Ein Medikament, das die Windpocken schnell abheilen lässt, gibt es leider nicht. Es können lediglich die Symptome und Begleiterscheinungen gelindert werden. Zu diesen zählen der starke Juckreiz, das Fieber und mögliche Entzündungen der Bläschen.

Der Juckreiz kann mit Cremes gelindert werden. (Bild: © Halfpoint / Adobe Stock)

Um den Juckreiz zu lindern, können zinkhaltige Cremes und Lotionen auf die Bläschen aufgetragen werden. Auch Puder, der mit Zink oder Polidocanol versehen ist, mildert das Jucken und trocknet die Bläschen schneller aus. Tägliches Baden oder Duschen, und das vermeiden von Wärme (Schweiß erhöht den Juckreiz), kann ebenfalls helfen. Damit gerade kleinere Kinder sich Nachts nicht blutig kratzen, sollten die Fingernägel möglichst kurz gehalten werden und eventuell Handschuhe/Fäustlinge getragen werden.

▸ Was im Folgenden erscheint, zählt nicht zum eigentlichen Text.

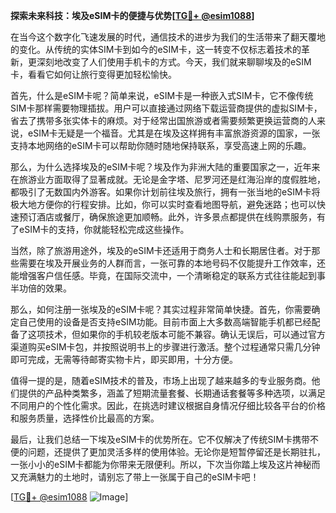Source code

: **探索未来科技：埃及eSIM卡的便捷与优势[[TG💪+ @esim1088](https://t.me/s/esim1088)]**

在当今这个数字化飞速发展的时代，通信技术的进步为我们的生活带来了翻天覆地的变化。从传统的实体SIM卡到如今的eSIM卡，这一转变不仅标志着技术的革新，更深刻地改变了人们使用手机卡的方式。今天，我们就来聊聊埃及的eSIM卡，看看它如何让旅行变得更加轻松愉快。

首先，什么是eSIM卡呢？简单来说，eSIM卡是一种嵌入式SIM卡，它不像传统SIM卡那样需要物理插拔。用户可以直接通过网络下载运营商提供的虚拟SIM卡，省去了携带多张实体卡的麻烦。对于经常出国旅游或者需要频繁更换运营商的人来说，eSIM卡无疑是一个福音。尤其是在埃及这样拥有丰富旅游资源的国家，一张支持本地网络的eSIM卡可以帮助你随时随地保持联系，享受高速上网的乐趣。

那么，为什么选择埃及的eSIM卡呢？埃及作为非洲大陆的重要国家之一，近年来在旅游业方面取得了显著成就。无论是金字塔、尼罗河还是红海沿岸的度假胜地，都吸引了无数国内外游客。如果你计划前往埃及旅行，拥有一张当地的eSIM卡将极大地方便你的行程安排。比如，你可以实时查看地图导航，避免迷路；也可以快速预订酒店或餐厅，确保旅途更加顺畅。此外，许多景点都提供在线购票服务，有了eSIM卡的支持，你就能轻松完成这些操作。

当然，除了旅游用途外，埃及的eSIM卡还适用于商务人士和长期居住者。对于那些需要在埃及开展业务的人群而言，一张可靠的本地号码不仅能提升工作效率，还能增强客户信任感。毕竟，在国际交流中，一个清晰稳定的联系方式往往能起到事半功倍的效果。

那么，如何注册一张埃及的eSIM卡呢？其实过程非常简单快捷。首先，你需要确定自己使用的设备是否支持eSIM功能。目前市面上大多数高端智能手机都已经配备了这项技术，但如果你的手机较老版本可能不兼容。确认无误后，可以通过官方渠道购买eSIM卡包，并按照说明书上的步骤进行激活。整个过程通常只需几分钟即可完成，无需等待邮寄实物卡片，即买即用，十分方便。

值得一提的是，随着eSIM技术的普及，市场上出现了越来越多的专业服务商。他们提供的产品种类繁多，涵盖了短期流量套餐、长期通话套餐等多种选项，以满足不同用户的个性化需求。因此，在挑选时建议根据自身情况仔细比较各平台的价格和服务质量，选择性价比最高的方案。

最后，让我们总结一下埃及eSIM卡的优势所在。它不仅解决了传统SIM卡携带不便的问题，还提供了更加灵活多样的使用体验。无论你是短暂停留还是长期驻扎，一张小小的eSIM卡都能为你带来无限便利。所以，下次当你踏上埃及这片神秘而又充满魅力的土地时，请别忘了带上一张属于自己的eSIM卡吧！

[[TG💪+ @esim1088](https://t.me/s/esim1088) ![Image](https://i.postimg.cc/4NQfJmqS/Snipaste-2025-05-13-00-14-12.png)]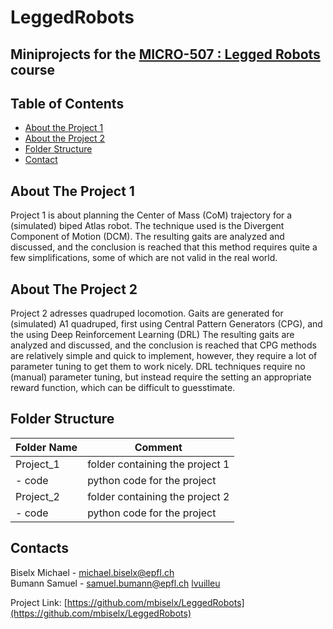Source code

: # LeggedRobots
## Miniprojects for the [MICRO-507 : Legged Robots](https://edu.epfl.ch/coursebook/en/legged-robots-MICRO-507) course 


<!-- TABLE OF CONTENTS -->
## Table of Contents

* [About the Project 1](#about-the-project-1)
* [About the Project 2](#about-the-project-2)
* [Folder Structure](#folder-structure)
* [Contact](#contacts)

<!-- ABOUT THE PROJECT -->
## About The Project 1
Project 1 is about planning the Center of Mass (CoM) trajectory for a (simulated) biped Atlas robot. The technique used is the Divergent Component of Motion (DCM).
The resulting gaits are analyzed and discussed, and the conclusion is reached that this method requires quite a few simplifications, some of which are not valid in the real world.

## About The Project 2
Project 2 adresses quadruped locomotion. Gaits are generated for (simulated) A1 quadruped, first using Central Pattern Generators (CPG), and the using Deep Reinforcement Learning (DRL)
The resulting gaits are analyzed and discussed, and the conclusion is reached that CPG methods are relatively simple and quick to implement, however, they require a lot of parameter tuning to get them to work nicely. DRL techniques require no (manual) parameter tuning, but instead require the setting an appropriate reward function, which can be difficult to guesstimate. 


<!-- FOLDER Structure -->
## Folder Structure
| Folder Name             | Comment                                                                                            |
| ----------------------- | -------------------------------------------------------------------------------------------------- |
| Project_1               | folder containing the project 1                                                                    |
| - code                  | python code for the project                                                                        |
| Project_2               | folder containing the project 2                                                                    |
| - code                  | python code for the project                                                                        |


<!-- CONTACT -->
## Contacts
Biselx Michael - michael.biselx@epfl.ch <br />
Bumann Samuel - samuel.bumann@epfl.ch
[lvuilleu](https://github.com/lvuilleu)


Project Link: [https://github.com/mbiselx/LeggedRobots](https://github.com/mbiselx/LeggedRobots)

Bei hohem Fieber kann das Fiebermittel des Vertrauens gegeben werden.

Verlauf

Der Verlauf der Krankheit ist meistens schnell und komplikationslos

Bei Kindern und Jugendlichen verlaufen die Windpocken in der Regel harmlos und komplikationslos. Vom ersten Erscheinen des Hautausschlags, bis zum Abheilen aller Bläschen, dauert es in der Regel zwischen 7 und 10 Tage. Durch eventuelle Entzündungen einzelner Bläschen mit Bakterien, kann sich die Heilung um wenige Tage verlängern. Jedoch verheilen auch diese Entzündungen in der Regel ohne Komplikationen.

Mögliche Komplikationen

Bei Erwachsenen können Windpocken schwere Komplikationen hervorrufen

  • Wie bei vielen anderen als typische Kinderkrankheit bekannten Infektionen, haben auch die Windpocken im Erwachsenenalter wesentlich schwerwiegendere Verläufe. Die häufigste Komplikation ist die Varizellenpneumonie. Eine durch die Varizellen ausgelöste Lungenentzündung bleibt lange unbemerkt und äußert sich durch Atemnot und Sauerstoffmangel im Blut. Die Lungenentzündung ist die häufigste Todesursache im Zusammenhang mit einer Winpockenerkrankung im Erwachsenenalter.
  • Aber auch das Nervensystem kann durch die Windpocken-Erreger angegriffen werden. Dies äußert sich durch Gleichgewichtsstörungen, Gedächtnislücken und Verwirrtheit. Ebenfalls kann es zu Entzündungen des Gehirns (Enzephalitis) und der Hirnhaut (Meningitis) kommen.
  • Weitere mögliche Komplikationen sind Herzmuskel – Nieren – und Gelenkentzündungen. Auch die Hornhaut am Auge kann Schäden durch die Windpocken zurückbehalten.

Besonders gefährlich sind Windpocken für Schwangere und ihr ungeborenes Kind

Infizieren sich schwangere Frauen mit Windpocken, kann über die Plazenta auch das ungeborene Kind infiziert werden. Geschieht dies in den frühen Schwangerschaftswochen, endet die Schwangerschaft ledier häufig in einer Fehlgeburt. Doch auch wenn die Schwangerschaft bestehen bleibt, kann das ungeborene Kind schwerwiegende Folgen davon tragen. Das fetale Varizellen Syndrom ( FVS) kann zu Fehl- und Missbildungen im Skelett und Nervensystem führen. So können Krampfanfälle, Spastiken und Entwicklungsverzögerungen, aber auch Fehlbildungen an den Extremitäten die Folge sein. Auch Hautveränderungen in Form von Geschwüren und Narben können auftreten.